Good operations depend on good habits. Good habits depend on clear rules. Rising fuel costs simply make it more urgent to put those rules in place.

Action to take now

  • Take one real recent job and show the team what the extra trip actually cost in wages, fuel, and lost productive time.
  • Build a 10-minute margin awareness segment into your next toolbox meeting instead of treating fuel waste as just a management issue.
  • Set one clear behavioural standard for the field team, such as no unapproved supplier runs or no second visit without a documented reason.
  • Recognise the crews or staff members who complete jobs in one visit and plan work with minimal wasted movement, so the right behaviour gets reinforced.

Conclusion

If fuel costs are rising, the strongest response in a trades business is usually operational, not technological.
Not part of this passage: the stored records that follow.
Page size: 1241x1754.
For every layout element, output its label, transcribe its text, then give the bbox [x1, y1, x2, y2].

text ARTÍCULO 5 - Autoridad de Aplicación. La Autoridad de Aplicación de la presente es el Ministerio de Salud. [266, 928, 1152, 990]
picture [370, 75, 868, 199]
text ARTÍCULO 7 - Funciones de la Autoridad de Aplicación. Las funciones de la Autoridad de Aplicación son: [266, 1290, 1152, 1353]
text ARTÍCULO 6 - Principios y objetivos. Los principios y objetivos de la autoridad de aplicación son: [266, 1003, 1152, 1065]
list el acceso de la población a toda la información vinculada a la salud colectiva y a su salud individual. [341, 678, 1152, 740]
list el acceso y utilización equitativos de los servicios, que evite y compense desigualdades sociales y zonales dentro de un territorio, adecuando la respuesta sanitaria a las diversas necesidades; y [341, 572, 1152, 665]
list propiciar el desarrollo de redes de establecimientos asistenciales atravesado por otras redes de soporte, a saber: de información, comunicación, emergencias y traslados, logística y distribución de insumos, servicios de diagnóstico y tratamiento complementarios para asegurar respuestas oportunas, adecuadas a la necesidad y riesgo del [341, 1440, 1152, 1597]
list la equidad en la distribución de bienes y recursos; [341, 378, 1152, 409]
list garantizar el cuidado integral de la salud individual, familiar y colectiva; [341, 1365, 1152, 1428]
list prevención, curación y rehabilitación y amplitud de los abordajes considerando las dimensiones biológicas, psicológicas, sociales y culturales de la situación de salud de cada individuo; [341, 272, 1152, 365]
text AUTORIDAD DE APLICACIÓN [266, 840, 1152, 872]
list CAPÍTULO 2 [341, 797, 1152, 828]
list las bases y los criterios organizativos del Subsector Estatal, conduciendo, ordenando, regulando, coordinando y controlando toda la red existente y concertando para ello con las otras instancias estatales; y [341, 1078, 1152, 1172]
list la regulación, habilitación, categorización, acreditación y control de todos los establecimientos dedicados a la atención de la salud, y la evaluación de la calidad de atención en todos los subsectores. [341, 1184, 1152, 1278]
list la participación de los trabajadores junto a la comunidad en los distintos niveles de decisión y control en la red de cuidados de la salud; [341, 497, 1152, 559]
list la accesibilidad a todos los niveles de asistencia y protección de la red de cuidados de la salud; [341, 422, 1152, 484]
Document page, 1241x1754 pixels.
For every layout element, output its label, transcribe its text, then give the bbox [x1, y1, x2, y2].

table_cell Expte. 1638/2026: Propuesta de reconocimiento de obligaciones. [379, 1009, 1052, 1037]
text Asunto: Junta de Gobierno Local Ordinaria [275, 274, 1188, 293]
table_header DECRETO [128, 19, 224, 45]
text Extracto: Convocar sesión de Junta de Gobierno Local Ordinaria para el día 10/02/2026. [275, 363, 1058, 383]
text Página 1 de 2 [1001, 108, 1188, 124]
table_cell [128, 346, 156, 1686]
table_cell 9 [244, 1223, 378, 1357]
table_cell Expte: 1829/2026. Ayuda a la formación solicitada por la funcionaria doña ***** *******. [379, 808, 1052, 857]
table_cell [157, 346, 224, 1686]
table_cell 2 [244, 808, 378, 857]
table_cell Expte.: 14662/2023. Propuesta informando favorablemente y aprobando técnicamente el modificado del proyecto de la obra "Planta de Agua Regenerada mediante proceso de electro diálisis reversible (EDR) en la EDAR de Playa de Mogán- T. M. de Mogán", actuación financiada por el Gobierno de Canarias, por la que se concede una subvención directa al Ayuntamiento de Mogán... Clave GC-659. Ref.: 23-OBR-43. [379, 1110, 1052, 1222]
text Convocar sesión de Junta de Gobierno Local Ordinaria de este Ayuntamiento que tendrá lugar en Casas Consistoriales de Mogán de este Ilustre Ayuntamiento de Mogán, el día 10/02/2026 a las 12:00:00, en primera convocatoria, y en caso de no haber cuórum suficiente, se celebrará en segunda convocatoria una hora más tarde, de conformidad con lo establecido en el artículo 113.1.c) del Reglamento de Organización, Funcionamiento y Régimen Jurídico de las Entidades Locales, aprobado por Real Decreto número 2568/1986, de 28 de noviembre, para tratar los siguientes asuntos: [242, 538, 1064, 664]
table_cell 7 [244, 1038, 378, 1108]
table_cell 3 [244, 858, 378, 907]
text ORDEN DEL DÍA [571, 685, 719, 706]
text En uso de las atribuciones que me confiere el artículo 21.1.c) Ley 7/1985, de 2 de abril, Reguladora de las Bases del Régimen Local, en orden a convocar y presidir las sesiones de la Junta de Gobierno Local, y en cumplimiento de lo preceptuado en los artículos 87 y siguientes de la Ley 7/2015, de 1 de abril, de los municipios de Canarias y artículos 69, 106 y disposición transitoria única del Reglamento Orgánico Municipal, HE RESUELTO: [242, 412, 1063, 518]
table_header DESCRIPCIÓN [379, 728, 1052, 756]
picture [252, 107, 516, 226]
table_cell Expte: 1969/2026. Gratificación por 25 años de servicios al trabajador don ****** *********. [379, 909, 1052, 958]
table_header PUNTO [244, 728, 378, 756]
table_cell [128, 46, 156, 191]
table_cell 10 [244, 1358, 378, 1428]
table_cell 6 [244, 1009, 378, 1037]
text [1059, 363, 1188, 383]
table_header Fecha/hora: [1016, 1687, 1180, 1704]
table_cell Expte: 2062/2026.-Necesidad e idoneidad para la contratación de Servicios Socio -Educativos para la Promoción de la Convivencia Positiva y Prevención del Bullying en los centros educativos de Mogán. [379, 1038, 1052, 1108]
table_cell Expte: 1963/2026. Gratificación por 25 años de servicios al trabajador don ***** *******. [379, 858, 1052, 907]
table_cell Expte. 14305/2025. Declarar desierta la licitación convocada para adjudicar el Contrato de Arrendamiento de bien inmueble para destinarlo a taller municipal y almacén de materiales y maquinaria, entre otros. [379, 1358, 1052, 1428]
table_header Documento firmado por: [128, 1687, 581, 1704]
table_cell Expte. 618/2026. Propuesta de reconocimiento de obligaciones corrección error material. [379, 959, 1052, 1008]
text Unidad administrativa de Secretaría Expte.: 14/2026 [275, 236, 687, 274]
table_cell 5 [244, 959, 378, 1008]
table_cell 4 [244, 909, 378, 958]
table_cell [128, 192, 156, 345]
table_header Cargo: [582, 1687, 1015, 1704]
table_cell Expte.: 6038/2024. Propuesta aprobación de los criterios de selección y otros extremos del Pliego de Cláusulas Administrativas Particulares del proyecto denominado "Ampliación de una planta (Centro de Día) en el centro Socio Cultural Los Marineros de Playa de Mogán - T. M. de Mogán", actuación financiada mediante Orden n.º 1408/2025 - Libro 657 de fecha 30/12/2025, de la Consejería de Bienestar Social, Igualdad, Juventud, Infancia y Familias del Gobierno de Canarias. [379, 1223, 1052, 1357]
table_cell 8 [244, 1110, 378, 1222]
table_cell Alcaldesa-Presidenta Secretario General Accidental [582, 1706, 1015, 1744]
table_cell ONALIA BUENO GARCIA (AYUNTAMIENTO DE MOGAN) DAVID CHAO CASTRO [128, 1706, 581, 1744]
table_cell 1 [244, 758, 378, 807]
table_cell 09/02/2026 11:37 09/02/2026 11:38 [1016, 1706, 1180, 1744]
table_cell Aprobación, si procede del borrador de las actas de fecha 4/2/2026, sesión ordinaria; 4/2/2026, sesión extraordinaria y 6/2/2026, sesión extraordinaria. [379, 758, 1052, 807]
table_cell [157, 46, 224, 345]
Rebuild the schedule around geography. Scope jobs properly before dispatch. Control vehicle stock. Set hard rules around urgent work and low-value jobs. Track a few operational numbers every week. Train the team to think commercially. None of that requires advanced systems. It requires discipline.

At Tenfold, I often tell owners that rising input costs do not create operational weakness. They expose it. Fuel is one of the clearest examples. When travel waste, repeat visits and poor stock control are already in the business, a fuel spike simply forces the issue. That is uncomfortable, but it is also useful. It shows you exactly where the business needs to tighten up.

If fuel pressure is exposing deeper problems in scheduling, supervision, profitability or field discipline, this is exactly the kind of practical improvement work one of Tenfold’s business coaches for tradies can help you drive. The objective is not just to trim costs for a month. It is to build a trades business that runs with more control.

FAQ

What is the first operational change I should make?

Start with scheduling by geography. It is simple, low-tech and usually delivers immediate reduction in wasted travel.

Do I need route-planning software to reduce fuel waste?

No. Software can help later, but many trades businesses can improve materially with better booking discipline, suburb grouping and clearer job allocation.

How do I reduce second trips without slowing down the office?

Use a short pre-dispatch checklist. Confirm the problem, site conditions, access and likely materials before the team leaves. A few extra minutes upfront often save an hour later.

Should I stop taking small jobs altogether?

Not necessarily. But you should have minimum charges, zone rules and clear criteria so those jobs do not quietly destroy margin.

What if my team resists tighter controls?

Then explain the commercial logic, keep the rules simple, and hold the line consistently. Most resistance comes from unclear expectations, not from the idea of discipline itself.